%%

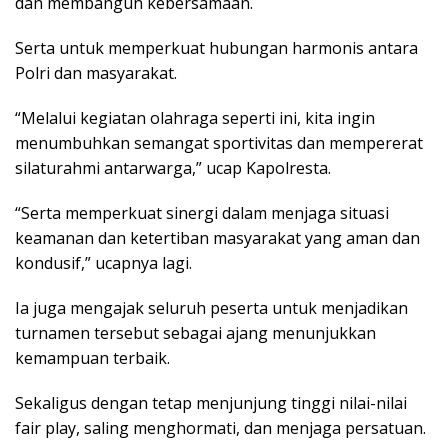
dan membangun kebersamaan.
Serta untuk memperkuat hubungan harmonis antara
Polri dan masyarakat.
“Melalui kegiatan olahraga seperti ini, kita ingin
menumbuhkan semangat sportivitas dan mempererat
silaturahmi antarwarga,” ucap Kapolresta.
“Serta memperkuat sinergi dalam menjaga situasi
keamanan dan ketertiban masyarakat yang aman dan
kondusif,” ucapnya lagi.
Ia juga mengajak seluruh peserta untuk menjadikan
turnamen tersebut sebagai ajang menunjukkan
kemampuan terbaik.
Sekaligus dengan tetap menjunjung tinggi nilai-nilai
fair play, saling menghormati, dan menjaga persatuan.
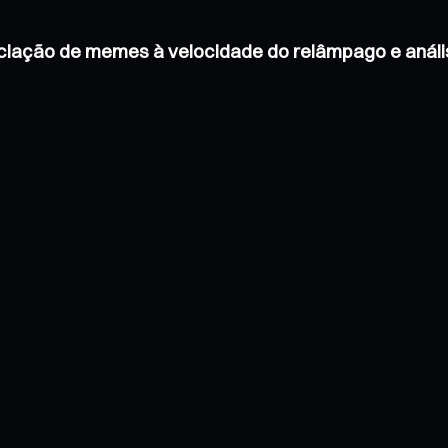
ociação de memes à velocidade do relâmpago e análi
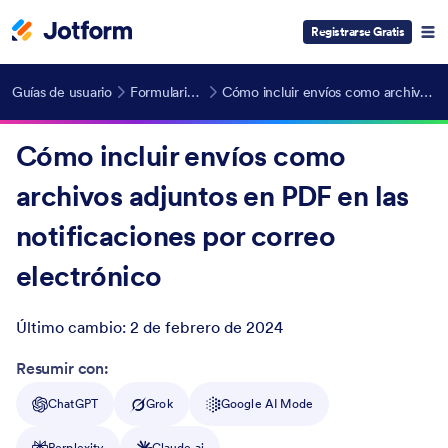
Registrarse Gratis
Guías de usuario
Formularios Compatibles con HIPAA
Cómo incluir envíos como archivos adjuntos en PDF en las notificaciones por correo electrónico
Cómo incluir envíos como
archivos adjuntos en PDF en las
notificaciones por correo
electrónico
Último cambio:
2 de febrero de 2024
Post ID
Resumir con:
ChatGPT
Grok
Google AI Mode
Perplexity
Claude.ai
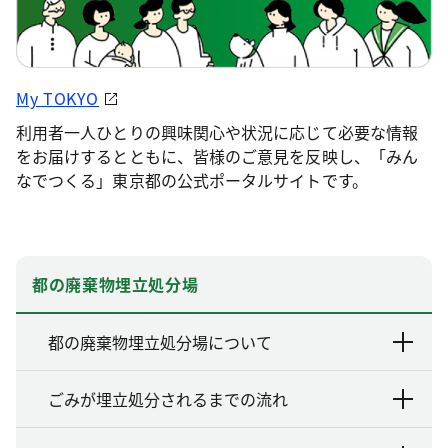
My TOKYO
利用者一人ひとりの興味関心や状況に応じて必要な情報
をお届けするとともに、皆様のご意見を反映し、「みん
なでつくる」東京都の公式ポータルサイトです。
都の廃棄物埋立処分場
都の廃棄物埋立処分場について
ごみが埋立処分されるまでの流れ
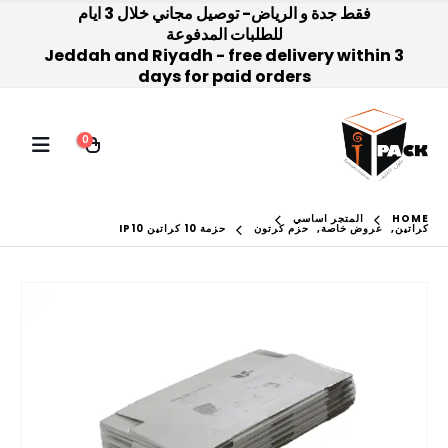
فقط جدة و الرياض- توصيل مجاني خلال 3 ايام
للطلبات المدفوعة
Jeddah and Riyadh - free delivery within 3
days for paid orders
0
HOME
المتجر اساسي
كراتين
,
عروض خاصة
,
حزم كرتون
حزمة 10 كراتين IP10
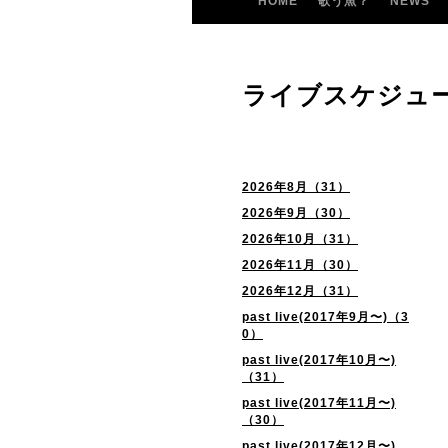
HOME
歌う魚？
NEWS
ライブスケジュ
2026年8月（31）
2026年9月（30）
2026年10月（31）
2026年11月（30）
2026年12月（31）
past live(2017年9月〜)（3
0）
past live(2017年10月〜)
（31）
past live(2017年11月〜)
（30）
past live(2017年12月〜)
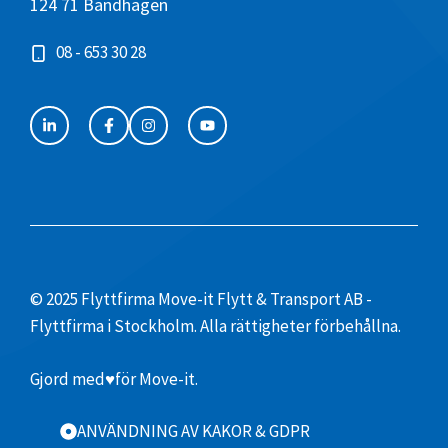
124 71 Bandhagen
08 - 653 30 28
© 2025 Flyttfirma Move-it Flytt & Transport AB -
Flyttfirma i Stockholm. Alla rättigheter förbehållna.
Gjord med
♥
för Move-it.
ANVÄNDNING AV KAKOR & GDPR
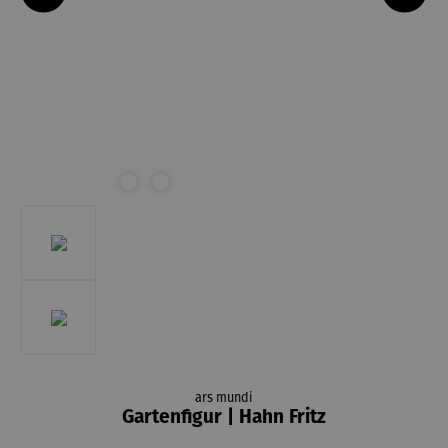
ars mundi
Gartenfigur | Hahn Fritz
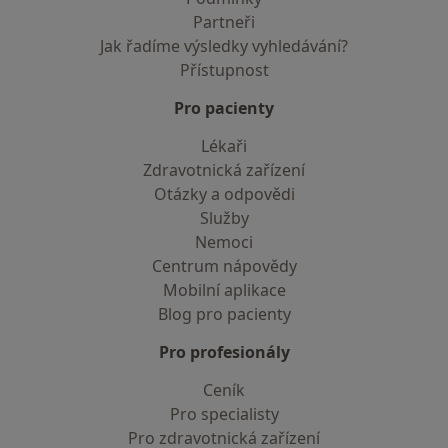
Partneři
Jak řadíme výsledky vyhledávání?
Přístupnost
Pro pacienty
Lékaři
Zdravotnická zařízení
Otázky a odpovědi
Služby
Nemoci
Centrum nápovědy
Mobilní aplikace
Blog pro pacienty
Pro profesionály
Ceník
Pro specialisty
Pro zdravotnická zařízení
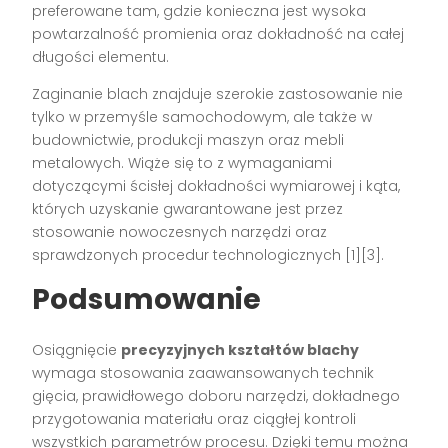
preferowane tam, gdzie konieczna jest wysoka
powtarzalność promienia oraz dokładność na całej
długości elementu.
Zaginanie blach znajduje szerokie zastosowanie nie
tylko w przemyśle samochodowym, ale także w
budownictwie, produkcji maszyn oraz mebli
metalowych. Wiąże się to z wymaganiami
dotyczącymi ścisłej dokładności wymiarowej i kąta,
których uzyskanie gwarantowane jest przez
stosowanie nowoczesnych narzędzi oraz
sprawdzonych procedur technologicznych [1][3].
Podsumowanie
Osiągnięcie
precyzyjnych kształtów blachy
wymaga stosowania zaawansowanych technik
gięcia, prawidłowego doboru narzędzi, dokładnego
przygotowania materiału oraz ciągłej kontroli
wszystkich parametrów procesu. Dzięki temu można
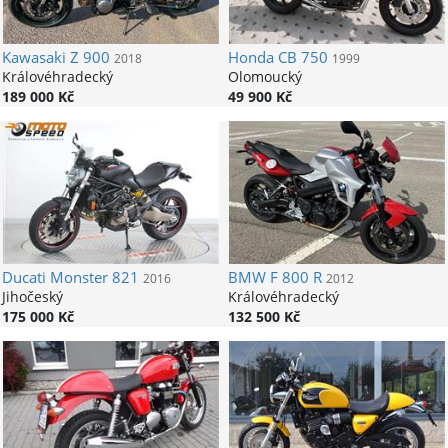
Kawasaki
Z 900
Honda
CB 750
2018
1999
Královéhradecký
Olomoucký
189 000 Kč
49 900 Kč
Ducati
Monster 821
BMW
F 800 R
2016
2012
Jihočeský
Královéhradecký
175 000 Kč
132 500 Kč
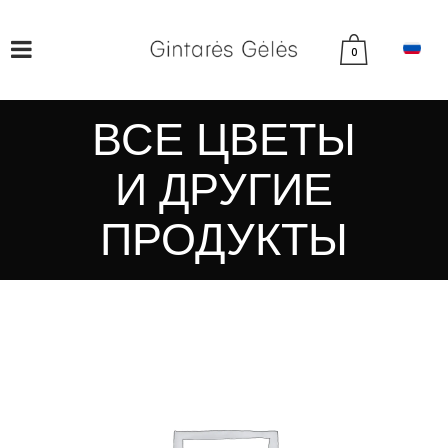
0
ВСЕ ЦВЕТЫ
И ДРУГИЕ
ПРОДУКТЫ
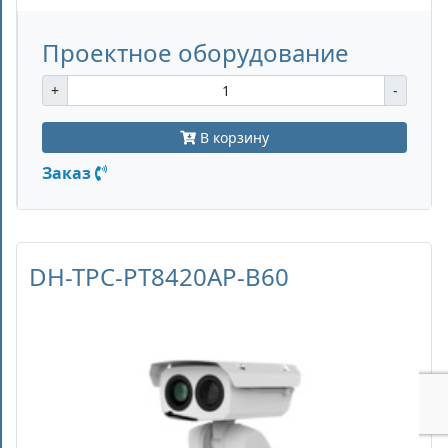
Проектное оборудование
+
-
В корзину
Заказ
DH-TPC-PT8420AP-B60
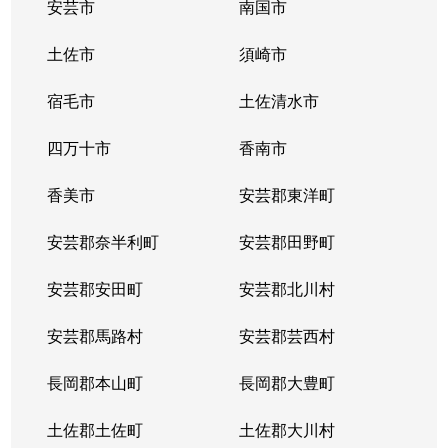
安芸市
南国市
土佐市
須崎市
宿毛市
土佐清水市
四万十市
香南市
香美市
安芸郡東洋町
安芸郡奈半利町
安芸郡田野町
安芸郡安田町
安芸郡北川村
安芸郡馬路村
安芸郡芸西村
長岡郡本山町
長岡郡大豊町
土佐郡土佐町
土佐郡大川村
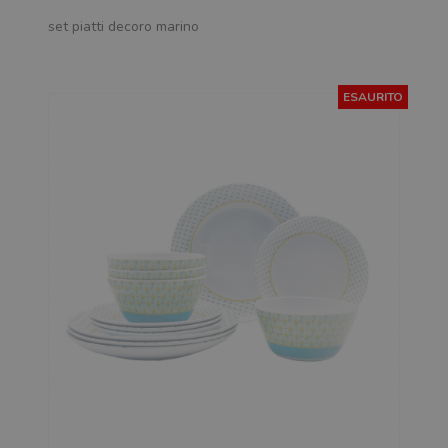
set piatti decoro marino
ESAURITO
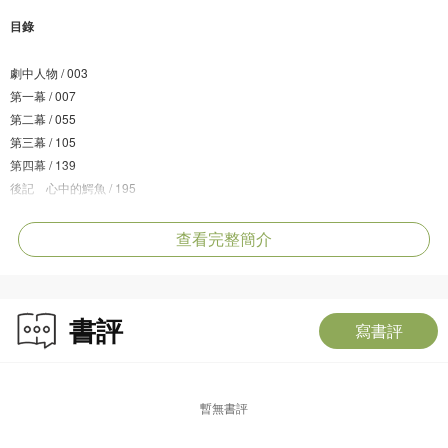
目錄
劇中人物 / 003
第一幕 / 007
第二幕 / 055
第三幕 / 105
第四幕 / 139
後記 心中的鰐魚 / 195
查看完整簡介
書評
寫書評
暫無書評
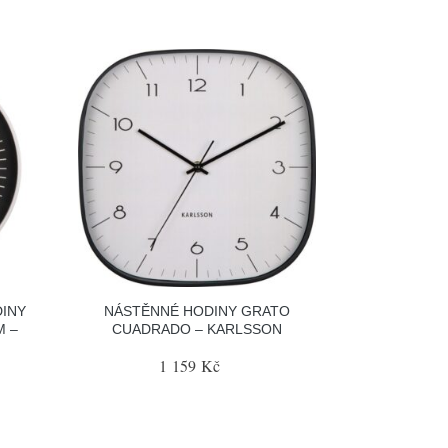
INY
NÁSTĚNNÉ HODINY GRATO
M –
CUADRADO – KARLSSON
1 159 Kč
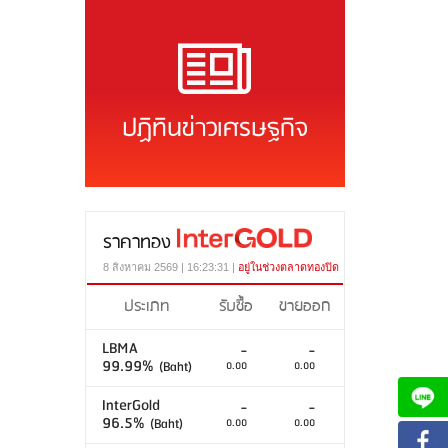
ปฏิทินข่าวเศรษฐกิจ
ราคาทอง
8 สิงหาคม 2569 | 16:23:31 |
อยู่ในช่วงตลาดทองปิด
ประเภท
รับซื้อ
ขายออก
LBMA
-
-
99.99%
(Baht)
0.00
0.00
InterGold
-
-
96.5%
(Baht)
0.00
0.00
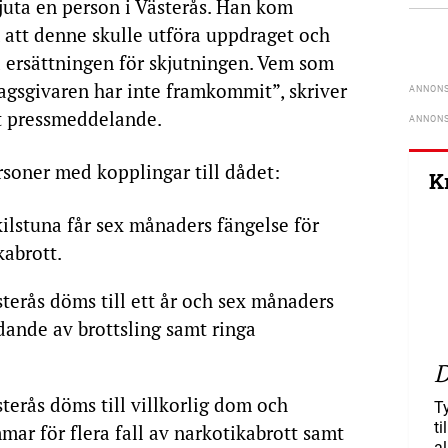
juta en person i Västerås. Han kom
att denne skulle utföra uppdraget och
å ersättningen för skjutningen. Vem som
agsgivaren har inte framkommit”, skriver
tt pressmeddelande.
rsoner med kopplingar till dådet:
K
ilstuna får sex månaders fängelse för
kabrott.
terås döms till ett år och sex månaders
dande av brottsling samt ringa
D
terås döms till villkorlig dom och
T
ti
mmar för flera fall av narkotikabrott samt
al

%%

WORK REQUIRED ▸ Can you render the text of all the records as a JSON list of strings, one string per line, with blank lines and the pictures left out?

FINISHED TASK ▸
[
  "dan membangun kebersamaan.",
  "Serta untuk memperkuat hubungan harmonis antara",
  "Polri dan masyarakat.",
  "“Melalui kegiatan olahraga seperti ini, kita ingin",
  "menumbuhkan semangat sportivitas dan mempererat",
  "silaturahmi antarwarga,” ucap Kapolresta.",
  "“Serta memperkuat sinergi dalam menjaga situasi",
  "keamanan dan ketertiban masyarakat yang aman dan",
  "kondusif,” ucapnya lagi.",
  "Ia juga mengajak seluruh peserta untuk menjadikan",
  "turnamen tersebut sebagai ajang menunjukkan",
  "kemampuan terbaik.",
  "Sekaligus dengan tetap menjunjung tinggi nilai-nilai",
  "fair play, saling menghormati, dan menjaga persatuan.",
  "ociação de memes à velocidade do relâmpago e análi",
  "Registrarse Gratis",
  "Guías de usuario",
  "Formularios Compatibles con HIPAA",
  "Cómo incluir envíos como archivos adjuntos en PDF en las notificaciones por correo electrónico",
  "Cómo incluir envíos como",
  "archivos adjuntos en PDF en las",
  "notificaciones por correo",
  "electrónico",
  "Último cambio:",
  "2 de febrero de 2024",
  "Post ID",
  "Resumir con:",
  "ChatGPT",
  "Grok",
  "Google AI Mode",
  "Perplexity",
  "Claude.ai",
  "My TOKYO",
  "利用者一人ひとりの興味関心や状況に応じて必要な情報",
  "をお届けするとともに、皆様のご意見を反映し、「みん",
  "なでつくる」東京都の公式ポータルサイトです。",
  "都の廃棄物埋立処分場",
  "都の廃棄物埋立処分場について",
  "ごみが埋立処分されるまでの流れ",
  "فقط جدة و الرياض- توصيل مجاني خلال 3 ايام",
  "للطلبات المدفوعة",
  "Jeddah and Riyadh - free delivery within 3",
  "days for paid orders",
  "0",
  "HOME",
  "المتجر اساسي",
  "كراتين",
  ",",
  "عروض خاصة",
  ",",
  "حزم كرتون",
  "حزمة 10 كراتين IP10",
  "HOME",
  "歌う魚？",
  "NEWS",
  "ライブスケジュ",
  "2026年8月（31）",
  "2026年9月（30）",
  "2026年10月（31）",
  "2026年11月（30）",
  "2026年12月（31）",
  "past live(2017年9月〜)（3",
  "0）",
  "past live(2017年10月〜)",
  "（31）",
  "past live(2017年11月〜)",
  "（30）",
  "past live(2017年12月〜)",
  "124 71 Bandhagen",
  "08 - 653 30 28",
  "© 2025 Flyttfirma Move-it Flytt & Transport AB -",
  "Flyttfirma i Stockholm. Alla rättigheter förbehållna.",
  "Gjord med",
  "♥",
  "för Move-it.",
  "ANVÄNDNING AV KAKOR & GDPR",
  "ars mundi",
  "Gartenfigur | Hahn Fritz",
  "Partneři",
  "Jak řadíme výsledky vyhledávání?",
  "Přístupnost",
  "Pro pacienty",
  "Lékaři",
  "Zdravotnická zařízení",
  "Otázky a odpovědi",
  "Služby",
  "Nemoci",
  "Centrum nápovědy",
  "Mobilní aplikace",
  "Blog pro pacienty",
  "Pro profesionály",
  "Ceník",
  "Pro specialisty",
  "Pro zdravotnická zařízení",
  "preferowane tam, gdzie konieczna jest wysoka",
  "powtarzalność promienia oraz dokładność na całej",
  "długości elementu.",
  "Zaginanie blach znajduje szerokie zastosowanie nie",
  "tylko w przemyśle samochodowym, ale także w",
  "budownictwie, produkcji maszyn oraz mebli",
  "metalowych. Wiąże się to z wymaganiami",
  "dotyczącymi ścisłej dokładności wymiarowej i kąta,",
  "których uzyskanie gwarantowane jest przez",
  "stosowanie nowoczesnych narzędzi oraz",
  "sprawdzonych procedur technologicznych [1][3].",
  "Podsumowanie",
  "Osiągnięcie",
  "precyzyjnych kształtów blachy",
  "wymaga stosowania zaawansowanych technik",
  "gięcia, prawidłowego doboru narzędzi, dokładnego",
  "przygotowania materiału oraz ciągłej kontroli",
  "wszystkich parametrów procesu. Dzięki temu można",
  "Kawasaki",
  "Z 900",
  "Honda",
  "CB 750",
  "2018",
  "1999",
  "Královéhradecký",
  "Olomoucký",
  "189 000 Kč",
  "49 900 Kč",
  "Ducati",
  "Monster 821",
  "BMW",
  "F 800 R",
  "2016",
  "2012",
  "Jihočeský",
  "Královéhradecký",
  "175 000 Kč",
  "132 500 Kč",
  "0",
  "ВСЕ ЦВЕТЫ",
  "И ДРУГИЕ",
  "ПРОДУКТЫ",
  "Проектное оборудование",
  "+",
  "-",
  "В корзину",
  "Заказ",
  "DH-TPC-PT8420AP-B60",
  "安芸市",
  "南国市",
  "土佐市",
  "須崎市",
  "宿毛市",
  "土佐清水市",
  "四万十市",
  "香南市",
  "香美市",
  "安芸郡東洋町",
  "安芸郡奈半利町",
  "安芸郡田野町",
  "安芸郡安田町",
  "安芸郡北川村",
  "安芸郡馬路村",
  "安芸郡芸西村",
  "長岡郡本山町",
  "長岡郡大豊町",
  "土佐郡土佐町",
  "土佐郡大川村",
  "set piatti decoro marino",
  "ESAURITO",
  "目錄",
  "劇中人物 / 003",
  "第一幕 / 007",
  "第二幕 / 055",
  "第三幕 / 105",
  "第四幕 / 139",
  "後記 心中的鰐魚 / 195",
  "查看完整簡介",
  "書評",
  "寫書評",
  "暫無書評",
  "INY",
  "NÁSTĚNNÉ HODINY GRATO",
  "M –",
  "CUADRADO – KARLSSON",
  "1 159 Kč",
  "ปฏิทินข่าวเศรษฐกิจ",
  "ราคาทอง",
  "8 สิงหาคม 2569 | 16:23:31 |",
  "อยู่ในช่วงตลาดทองปิด",
  "ประเภท",
  "รับซื้อ",
  "ขายออก",
  "LBMA",
  "-",
  "-",
  "99.99%",
  "(Baht)",
  "0.00",
  "0.00",
  "InterGold",
  "-",
  "-",
  "96.5%",
  "(Baht)",
  "0.00",
  "0.00",
  "juta en person i Västerås. Han kom",
  "att denne skulle utföra uppdraget och",
  "å ersättningen för skjutningen. Vem som",
  "agsgivaren har inte framkommit”, skriver",
  "tt pressmeddelande.",
  "rsoner med kopplingar till dådet:",
  "K",
  "ilstuna får sex månaders fängelse för",
  "kabrott.",
  "terås döms till ett år och sex månaders",
  "dande av brottsling samt ringa",
  "D",
  "terås döms till villkorlig dom och",
  "T",
  "ti",
  "mmar för flera fall av narkotikabrott samt",
  "al"
]